Our second-to-last day on the road began with a view of the ocean, because Eureka is where U.S. 101 first reaches the Pacific.
|Beach just north of Arcata|
After a few miles of this sort of gorgeousness, we ducked back into the wooded sort.
Things have changed north of Eureka since the last time I was there ten years ago. They’ve built another new section of U.S. 101, and done another Avenue of the Giants thing with the old section, only the entire old section is within Redwood National Park, so there aren’t any little towns along the way. There is, however, a very nice visitor center. And an elk refuge (we didn’t see any, but after Yellowstone I’m kind of blasé about elk, anyway), and several nice walking trails.
|The elk refuge with redwoods in the background|
Due to Mary’s leg, we only walked one short trail, but we both enjoyed the drive very much. And the visitor center, which had a very nice bookstore where I bought a history of the redwood region, both natural and cultural.
|The “Big Tree,” from a distance because that’s the only way to get anywhere near most of it into a photo.|
|And the sign on the fence that surrounds it. Yeah, that’s a pretty big tree, even if it isn’t very creatively named.|
After we got back up on 101, we drove past the Trees of Mystery, a tourist trap which basically consists of a bunch of warped trees and a very large gift shop (my ex insisted on visiting it when we’d been here on our honeymoon), and over the Klamath River bridge, decorated with two California golden bears on each end:
|I love those bears, and I had completely forgotten about them.|
Then it was on to Crescent City.
|That’s the Crescent City harbor.|
Mary said that she kept doubletaking at the name of the town, because to her New Orleans is the crescent city. We stopped at a park in town to take a photo or two of the town’s lighthouse:
|I don’t know the real name of the lighthouse. I know it isn’t St. George Reef, which is near here but on a rock out in the ocean.|
Then it was across the border into Oregon and up one of the most beautiful coastlines in the world, which is not just my humble opinion. We stopped in Brookings for a quilt shop and lunch, and then enjoyed our way north.

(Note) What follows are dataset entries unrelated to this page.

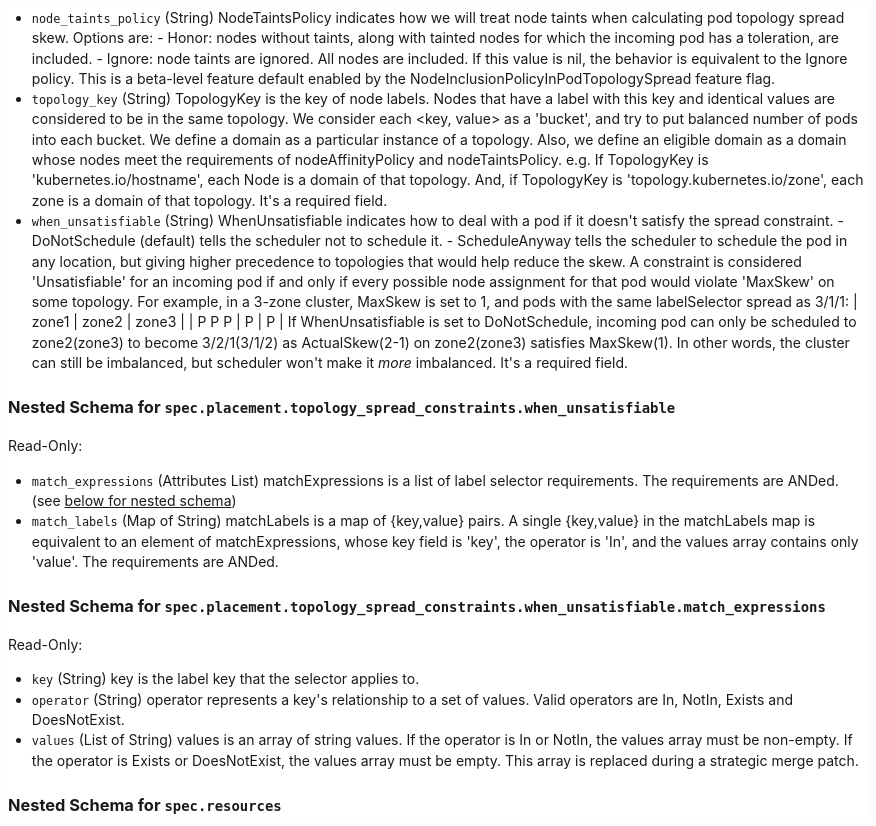 - `node_taints_policy` (String) NodeTaintsPolicy indicates how we will treat node taints when calculating pod topology spread skew. Options are: - Honor: nodes without taints, along with tainted nodes for which the incoming pod has a toleration, are included. - Ignore: node taints are ignored. All nodes are included.  If this value is nil, the behavior is equivalent to the Ignore policy. This is a beta-level feature default enabled by the NodeInclusionPolicyInPodTopologySpread feature flag.
- `topology_key` (String) TopologyKey is the key of node labels. Nodes that have a label with this key and identical values are considered to be in the same topology. We consider each <key, value> as a 'bucket', and try to put balanced number of pods into each bucket. We define a domain as a particular instance of a topology. Also, we define an eligible domain as a domain whose nodes meet the requirements of nodeAffinityPolicy and nodeTaintsPolicy. e.g. If TopologyKey is 'kubernetes.io/hostname', each Node is a domain of that topology. And, if TopologyKey is 'topology.kubernetes.io/zone', each zone is a domain of that topology. It's a required field.
- `when_unsatisfiable` (String) WhenUnsatisfiable indicates how to deal with a pod if it doesn't satisfy the spread constraint. - DoNotSchedule (default) tells the scheduler not to schedule it. - ScheduleAnyway tells the scheduler to schedule the pod in any location, but giving higher precedence to topologies that would help reduce the skew. A constraint is considered 'Unsatisfiable' for an incoming pod if and only if every possible node assignment for that pod would violate 'MaxSkew' on some topology. For example, in a 3-zone cluster, MaxSkew is set to 1, and pods with the same labelSelector spread as 3/1/1: | zone1 | zone2 | zone3 | | P P P |   P   |   P   | If WhenUnsatisfiable is set to DoNotSchedule, incoming pod can only be scheduled to zone2(zone3) to become 3/2/1(3/1/2) as ActualSkew(2-1) on zone2(zone3) satisfies MaxSkew(1). In other words, the cluster can still be imbalanced, but scheduler won't make it *more* imbalanced. It's a required field.

<a id="nestedatt--spec--placement--topology_spread_constraints--label_selector"></a>
### Nested Schema for `spec.placement.topology_spread_constraints.when_unsatisfiable`

Read-Only:

- `match_expressions` (Attributes List) matchExpressions is a list of label selector requirements. The requirements are ANDed. (see [below for nested schema](#nestedatt--spec--placement--topology_spread_constraints--when_unsatisfiable--match_expressions))
- `match_labels` (Map of String) matchLabels is a map of {key,value} pairs. A single {key,value} in the matchLabels map is equivalent to an element of matchExpressions, whose key field is 'key', the operator is 'In', and the values array contains only 'value'. The requirements are ANDed.

<a id="nestedatt--spec--placement--topology_spread_constraints--when_unsatisfiable--match_expressions"></a>
### Nested Schema for `spec.placement.topology_spread_constraints.when_unsatisfiable.match_expressions`

Read-Only:

- `key` (String) key is the label key that the selector applies to.
- `operator` (String) operator represents a key's relationship to a set of values. Valid operators are In, NotIn, Exists and DoesNotExist.
- `values` (List of String) values is an array of string values. If the operator is In or NotIn, the values array must be non-empty. If the operator is Exists or DoesNotExist, the values array must be empty. This array is replaced during a strategic merge patch.





<a id="nestedatt--spec--resources"></a>
### Nested Schema for `spec.resources`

|Somewhere between the Oregon/California border and Coos Bay.|
We finally stopped for the night in Coos Bay, Oregon, about halfway up the coast, first at a Fred Meyer for a few various and sundry things, then at two motels, the second of which met our criteria of a ventilation system that did not involve leaving our windows open onto a busy highway all night.
And that was our second-to-last day on the road.